# HauntCon here I come!



## JonnF3 (Feb 17, 2008)

I just reserved my room for HauntCon. This is my first time attending the event. Its only an few hours from me this year. I have been to the Haunt Show the last several years but thought it was time for a break. Anyone else going to HauntCon?


----------



## Midnite Spookshow (Jan 25, 2012)

I just looked it up and it's only a half hour away from where I live! Is this something thats open to the public?


----------



## Badger (Feb 5, 2008)

It's open to the public, but I believe you need to register on their site...


----------



## HalloweenTrick (Feb 2, 2012)

I'm going to! Its about a 3hr drive for me. It will be my first convention to attend. I can't wait!


----------



## JonnF3 (Feb 17, 2008)

There is a fee and currently there is only a three day pass listed on the registration but if you call them I bet there will be a one day pass sold at the door.
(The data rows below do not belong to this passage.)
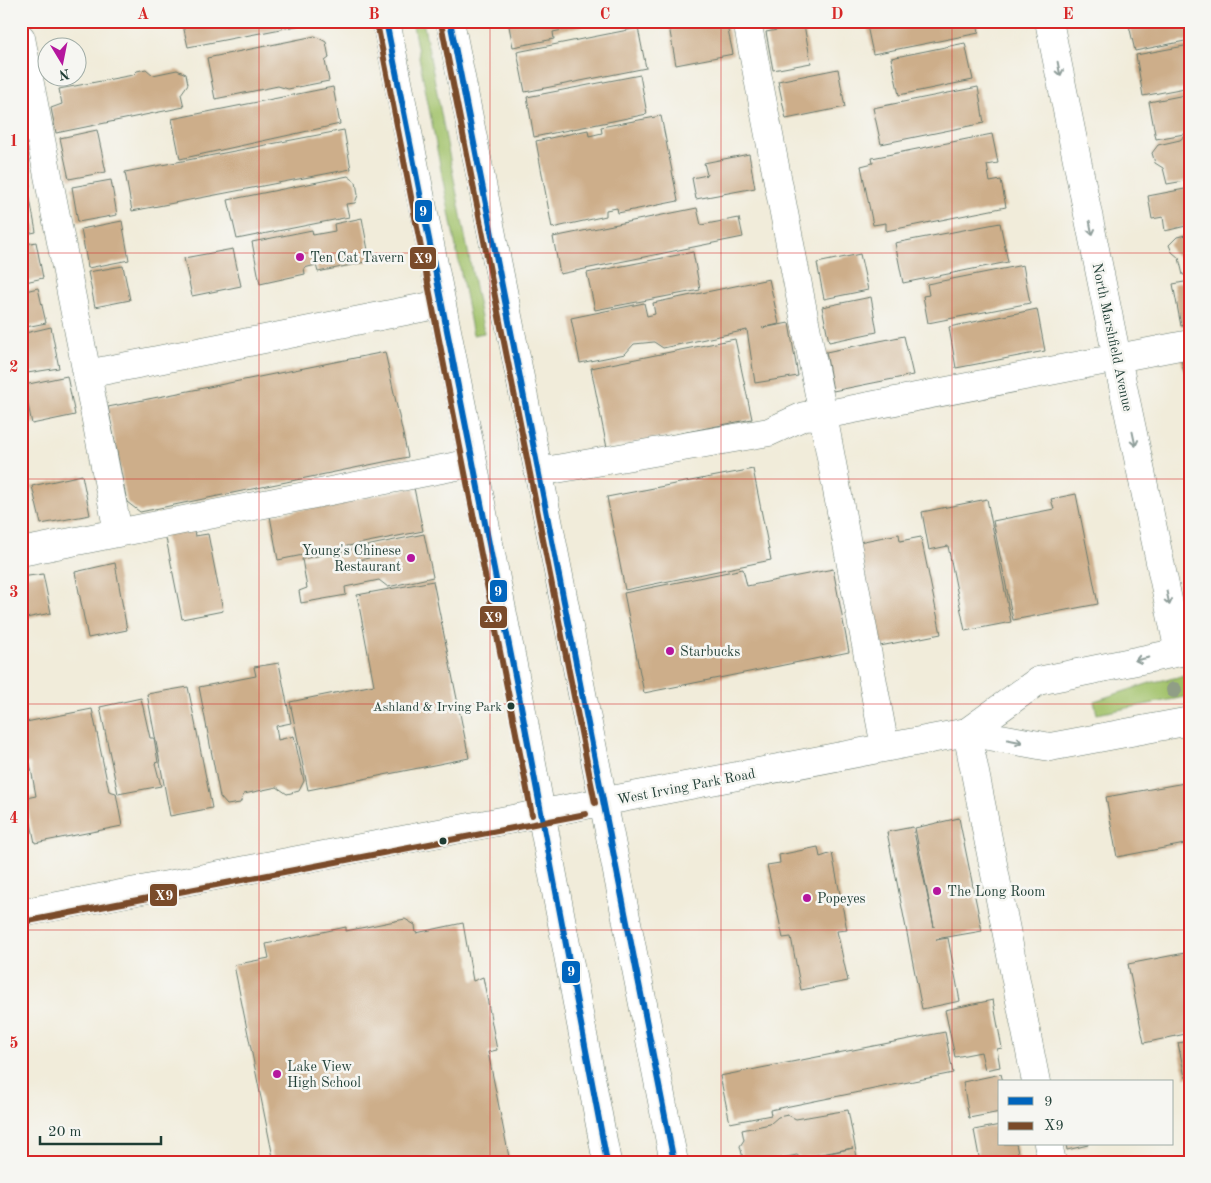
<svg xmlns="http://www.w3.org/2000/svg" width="1211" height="1183" font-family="'Old Standard TT',serif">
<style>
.green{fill:#a2c26b;stroke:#608050}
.building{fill:#cdae8a}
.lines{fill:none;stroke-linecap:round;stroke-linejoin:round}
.minor-casing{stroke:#687a6e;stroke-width:29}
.major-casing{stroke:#687a6e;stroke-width:29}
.minor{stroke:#fff;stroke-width:28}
.major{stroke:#fff;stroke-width:28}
.bus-1-casing{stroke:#f6f6f2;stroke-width:10}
.bus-2-casing{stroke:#f6f6f2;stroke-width:10}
.bus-1{stroke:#0065bd;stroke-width:6}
.bus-2{stroke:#7a4b2a;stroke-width:6}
.tree{fill:#909e86}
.oneway{stroke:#8f9e9a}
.grid{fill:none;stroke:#d62828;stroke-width:1;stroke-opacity:0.55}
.poi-dot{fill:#b5179e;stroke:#f6f6f2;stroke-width:2}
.bus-dot{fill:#1f3d34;stroke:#f6f6f2;stroke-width:2}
.labels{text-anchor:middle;stroke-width:5;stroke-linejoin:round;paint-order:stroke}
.bus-label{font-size:13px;fill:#1f3d34;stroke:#f6f6f2;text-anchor:end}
.poi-label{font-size:14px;fill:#1f3d34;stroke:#f6f6f2;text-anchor:start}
.street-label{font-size:14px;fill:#1f3d34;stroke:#f6f6f2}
.line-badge{stroke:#f6f6f2;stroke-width:2}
.badge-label{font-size:14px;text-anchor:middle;font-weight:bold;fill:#fff}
.neatline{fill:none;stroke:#d62828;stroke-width:2}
.grid-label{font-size:16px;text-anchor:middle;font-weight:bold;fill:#d62828}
</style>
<rect width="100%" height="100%" fill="#f6f6f2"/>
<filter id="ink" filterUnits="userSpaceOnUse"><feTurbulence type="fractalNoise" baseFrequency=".02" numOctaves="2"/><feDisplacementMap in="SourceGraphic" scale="10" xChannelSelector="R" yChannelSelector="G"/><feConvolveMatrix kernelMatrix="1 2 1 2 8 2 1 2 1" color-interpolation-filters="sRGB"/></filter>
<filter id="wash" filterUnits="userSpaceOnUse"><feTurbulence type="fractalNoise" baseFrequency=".0096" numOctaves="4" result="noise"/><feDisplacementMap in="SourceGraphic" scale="20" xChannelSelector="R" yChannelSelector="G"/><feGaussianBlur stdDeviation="1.12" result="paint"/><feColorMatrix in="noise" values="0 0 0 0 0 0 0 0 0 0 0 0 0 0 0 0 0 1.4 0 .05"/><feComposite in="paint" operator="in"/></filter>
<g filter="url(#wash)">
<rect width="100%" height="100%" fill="#f1ecda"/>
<path class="green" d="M412,21H423L484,333L473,335Z
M1190,675V696L1097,714L1094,701L1153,682Z"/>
<g id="blocks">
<path class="building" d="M182,21H316L317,22L188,47Z
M508,21H600V22L553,32L554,39L513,47Z
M668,21H726L733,54L676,65Z
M764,21H789V22L765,27Z
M866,21H977L979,33L873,54Z
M1128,21H1190V40L1135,51Z
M804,25L811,63L773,70L766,32Z
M638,28L646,68L525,92L517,52Z
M315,36L326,42L329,58L325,61L329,81L288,89L278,86L215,99L207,58Z
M965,43L973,80L899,95L891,58Z
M1190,45V87L1143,96L1136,55Z
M146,69L153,75L177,70L186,74L188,84L181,94L184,107L56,133L51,108L62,104L59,89L133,75L137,71Z
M838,69L845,107L786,119L778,81Z
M640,75L647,114L534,137L527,97Z
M333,87L340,124L180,159L172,119Z
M978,87L984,123L881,144L873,108Z
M1190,94V133L1156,139L1149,102Z
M661,116L678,201L618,213L617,208L606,210V216L552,228L536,141L588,130L589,136L602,133L601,127Z
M97,130L106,172L69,179L60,138Z
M344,130L351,169L132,211L125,172Z
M992,134L998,163L987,165L990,182L1001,180L1006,207L886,231V223L873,225L861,166L873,163L872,158Z
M1186,135H1190V180L1167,184L1163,168L1155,163L1152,153L1158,145L1180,140Z
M24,152L30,186L21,188V153Z
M749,154L755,188L696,199L692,178L707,175L704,163Z
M348,176L356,182L358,195L355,203L346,204L349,217L237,239L228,200Z
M111,180L117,215L78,222L72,187Z
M1190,188V225L1165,231L1163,217L1152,219L1148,196Z
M29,193L36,232L21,235V195Z
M697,208L701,225L739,218L743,237L560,274L553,237Z
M362,218L370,261L318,272L316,265L304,268L305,274L260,284L252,242L312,230L313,235L335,231L334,224Z
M122,221L129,260L88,268L81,229Z
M1000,223L1008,262L903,283L895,243Z
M1190,234V274L1183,275L1179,258L1172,252L1169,245L1177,237Z
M36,242L43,278L21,283V245Z
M233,249L241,286L192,296L184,258Z
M693,252L700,290L595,310L587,273Z
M860,254L868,290L824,299L817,263Z
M1023,265L1030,303L928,323L923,296L929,295L927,284Z
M123,266L130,300L95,307L88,272Z
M769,279L779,324L762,328L789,323L798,376L755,383L747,330L663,348L654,342L634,344L625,354L580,363L571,318L644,303L647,316L655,314L653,303Z
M1190,281V324L1181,326L1173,284Z
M38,288L46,323L21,328V292Z
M871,297L877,332L829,342L822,307Z
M1037,309L1045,351L956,368L949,327Z
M51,327L59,368L21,374V334Z
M904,336L913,375L833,391L826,352Z
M735,339L752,419L607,448L591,368Z
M385,352L408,457L140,512L127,502L108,407Z
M1190,352V396H1189L1180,354Z
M67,376L75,415L32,424L24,385Z
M753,469L771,560L625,590L607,497Z
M82,475L90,515L41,524L32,486Z
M414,488L423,531L278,560L270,516Z
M1076,494L1098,604L1013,620L993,521L1054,509L1051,499Z
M987,499L1011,622L965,631L948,546L929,550L922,512Z
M193,527L195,536L208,534L223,611L182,619L165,533Z
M424,534L433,577L388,587L379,580L345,587L346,595L301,603L299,591L307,588L302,559L357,548L359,560L369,558L366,546Z
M899,534L900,541L921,537L941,634L880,646L859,542Z
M115,563L127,630L88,638L75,572Z
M743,569L747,586L833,569L849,652L644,693L624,593Z
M43,574L51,613L21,619V577Z
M433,581L469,758L308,790L290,702L374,685L357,595Z
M279,663L291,723L276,726L278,740L294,736L304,781L299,791L287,794L277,787L244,794L240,803L227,805L220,797L199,687L256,676L254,667Z
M188,687L212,808L170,816L147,694Z
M141,698L150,738H154L158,762L155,763L161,786L118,794L100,707Z
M92,709L109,791L116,793L122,826L35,843L26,798L36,796L30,763L21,764V723Z
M1190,782V843L1117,857L1106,797Z
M21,796L28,828L21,829Z
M959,818L982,931L936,939V940L948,938L960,1001L922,1009L887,832L913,827L934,927L915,828Z
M818,847L820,857L832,853L847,930L837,931L848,981L801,990L791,937L783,938L767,865L780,863L779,855Z
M405,919L415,925L416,933L463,923L473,981L483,977L497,1050L488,1052L510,1162H274L234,965L269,958L266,944L346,927V931Z
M1190,952V1033L1144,1043L1128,964Z
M993,1000L1002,1048L997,1049L1000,1067L985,1070L981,1052L955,1057L945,1010Z
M945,1032L953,1073L770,1110L771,1115L730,1123L720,1076Z
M1190,1041V1077H1185L1178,1043Z
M1001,1074L1003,1082H1000V1112L969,1118L963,1082Z
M848,1110L858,1162H800L799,1160L853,1148L801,1158L797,1155L761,1162H747L743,1158L740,1146L744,1140L742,1130L770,1124L778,1117L788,1115L796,1119Z
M1000,1125V1144H1016L1020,1162H980L974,1130Z
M1066,1144H1088V1145L1067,1150Z"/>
</g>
</g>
<g filter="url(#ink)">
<use href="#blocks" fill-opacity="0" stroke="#687a6e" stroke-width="1"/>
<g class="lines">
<defs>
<path id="minor" d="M747,21L823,415L885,747
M1049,21L1117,358L1179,652
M21,38L118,532
M87,374L441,304
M539,472L769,432L804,416L823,415L1190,344
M21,552L472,463
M967,732L1036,1082
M1048,1144L1052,1162"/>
<path id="major" d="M386,21L521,706L607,1162
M450,21L674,1162
M967,732L1038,681L1190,650
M21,913L967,732L1050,747L1190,721"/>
</defs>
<use href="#minor" class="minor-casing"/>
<use href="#major" class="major-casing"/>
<use href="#minor" class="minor"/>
<use href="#major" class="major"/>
<defs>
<path id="bus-1" d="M386,21L521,706L607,1162
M450,21L674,1162"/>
<path id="bus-2" d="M377,23L532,815
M441,23L595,803
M23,922L586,814"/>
</defs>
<use href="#bus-1" class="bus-1-casing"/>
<use href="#bus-2" class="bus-2-casing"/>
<use href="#bus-1" class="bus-1"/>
<use href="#bus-2" class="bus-2"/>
</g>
<circle class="tree" cx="1174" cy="690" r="8"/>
<defs><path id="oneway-shaft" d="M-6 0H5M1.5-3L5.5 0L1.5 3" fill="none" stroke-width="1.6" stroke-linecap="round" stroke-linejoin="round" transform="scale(1.25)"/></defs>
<g class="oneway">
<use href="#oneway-shaft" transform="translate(1059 69) rotate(79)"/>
<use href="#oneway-shaft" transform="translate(1091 228) rotate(79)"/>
<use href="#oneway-shaft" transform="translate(1134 439) rotate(78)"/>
<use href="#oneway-shaft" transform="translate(1168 598) rotate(78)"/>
<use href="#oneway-shaft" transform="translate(1142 659) rotate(168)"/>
<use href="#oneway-shaft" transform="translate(1015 741) rotate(11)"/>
</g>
</g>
<path class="grid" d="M259,21V1162M490,21V1162M721,21V1162M952,21V1162M21,253H1190M21,479H1190M21,704H1190M21,930H1190"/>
<g class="poi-dot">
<circle cx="300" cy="257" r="5"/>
<circle cx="411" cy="558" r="5"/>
<circle cx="670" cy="651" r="5"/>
<circle cx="937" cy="891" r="5"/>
<circle cx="807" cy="898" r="5"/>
<circle cx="277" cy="1074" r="5"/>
</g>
<g class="bus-dot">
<circle cx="511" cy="706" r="4.5"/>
<circle cx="443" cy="841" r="4.5"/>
</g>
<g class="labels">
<g class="bus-label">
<text x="502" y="711">Ashland &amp; Irving Park</text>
</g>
<g class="poi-label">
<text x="310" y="262">Ten Cat Tavern</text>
<text x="401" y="555" text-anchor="end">Young's Chinese<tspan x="401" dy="16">Restaurant</tspan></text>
<text x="680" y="656">Starbucks</text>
<text x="947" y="896">The Long Room</text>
<text x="817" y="903">Popeyes</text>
<text x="287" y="1071">Lake View<tspan x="287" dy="16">High School</tspan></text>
</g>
<g class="street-label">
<text transform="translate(1113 337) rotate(78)" y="5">North Marshfield Avenue</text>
<text transform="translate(686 786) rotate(-11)" y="5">West Irving Park Road</text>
</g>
</g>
<g class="line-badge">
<rect x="414" y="199" width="19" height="24" rx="5" fill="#0065bd"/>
<rect x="409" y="246" width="28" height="24" rx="5" fill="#7a4b2a"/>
<rect x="489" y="579" width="19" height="24" rx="5" fill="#0065bd"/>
<rect x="479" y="605" width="29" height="24" rx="5" fill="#7a4b2a"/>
<rect x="149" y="883" width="29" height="24" rx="5" fill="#7a4b2a"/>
<rect x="561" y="960" width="20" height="24" rx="5" fill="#0065bd"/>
</g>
<g class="badge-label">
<text x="423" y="216">9</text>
<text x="423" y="263">X9</text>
<text x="498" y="596">9</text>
<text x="493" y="622">X9</text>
<text x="164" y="900">X9</text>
<text x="571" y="976">9</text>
</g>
<rect width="1211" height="1183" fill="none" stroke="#f6f6f2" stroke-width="55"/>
<rect x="998" y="1080" width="175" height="65" fill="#f6f6f2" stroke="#a0aca6"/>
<rect x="1008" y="1097" width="25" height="8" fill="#0065bd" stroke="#a0aca6"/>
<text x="1044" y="1106" font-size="15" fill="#1f3d34">9</text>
<rect x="1008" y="1122" width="25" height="8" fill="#7a4b2a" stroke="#a0aca6"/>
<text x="1044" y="1130" font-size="15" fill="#1f3d34">X9</text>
<g transform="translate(62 62) rotate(170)"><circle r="24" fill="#f6f6f2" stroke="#a0aca6"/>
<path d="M0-4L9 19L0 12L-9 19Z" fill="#b5179e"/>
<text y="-8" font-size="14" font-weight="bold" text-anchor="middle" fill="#1f3d34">N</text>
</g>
<path d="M40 1136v8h121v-8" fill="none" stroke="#1f3d34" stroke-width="2.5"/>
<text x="48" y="1136" font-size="15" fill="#1f3d34" stroke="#f6f6f2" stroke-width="4" paint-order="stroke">20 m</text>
<rect x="28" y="28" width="1156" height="1128" class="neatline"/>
<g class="grid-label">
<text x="143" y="19">A</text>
<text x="374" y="19">B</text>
<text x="605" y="19">C</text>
<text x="837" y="19">D</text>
<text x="1068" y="19">E</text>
<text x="14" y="146">1</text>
<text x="14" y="372">2</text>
<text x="14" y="597">3</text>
<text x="14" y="823">4</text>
<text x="14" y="1048">5</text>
</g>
</svg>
I have been to Transworld and the Midwest conventions but never this one. I am really looking forward to it!


----------



## Johnny Thunder (Oct 7, 2004)

Lookin’ forward to my first Hauntcon as well.


----------



## HalloweenTrick (Feb 2, 2012)

That's awesome! I can't wait to attend the day of the dead costume ball. Think I will be a zombie. Very excited!


----------



## Midnite Spookshow (Jan 25, 2012)

Got our tickets  Can't wait!


----------



## DaveintheGrave (Feb 12, 2004)

What city is HauntCon being held this year?


----------



## HalloweenTrick (Feb 2, 2012)

Its being held in Monroeville, Pa. If you were thinking of going you might want to hurry and get your tickets. Prices are going to go up after the 15th of march.


----------



## JonnF3 (Feb 17, 2008)

Pittsburgh, PA!


----------



## Diabolik (Apr 10, 2006)

This is like 25 minutes from us. We'll be there.
Hoping to start attending some of these shows
as a vendor next year.


----------



## JonnF3 (Feb 17, 2008)

Packing for the show...


----------



## HalloweenTrick (Feb 2, 2012)

We will be leaving in the morning!


----------



## Midnite Spookshow (Jan 25, 2012)

I'm so excited, I feel like a little kid Christmas morning lol


----------



## Iseedeadpeople (Jun 23, 2009)

Didn't see anything for just the tradeshow. Anybody know what is costs at the door?
I know MWH is $5 at the door.
Not interested in the classes but would like to take a stroll around to try it out this year. 
Tried emailing them but got no responce yet.

Ut oh...$35 I'll wait for MHC instead so I can take the whole family for $15


----------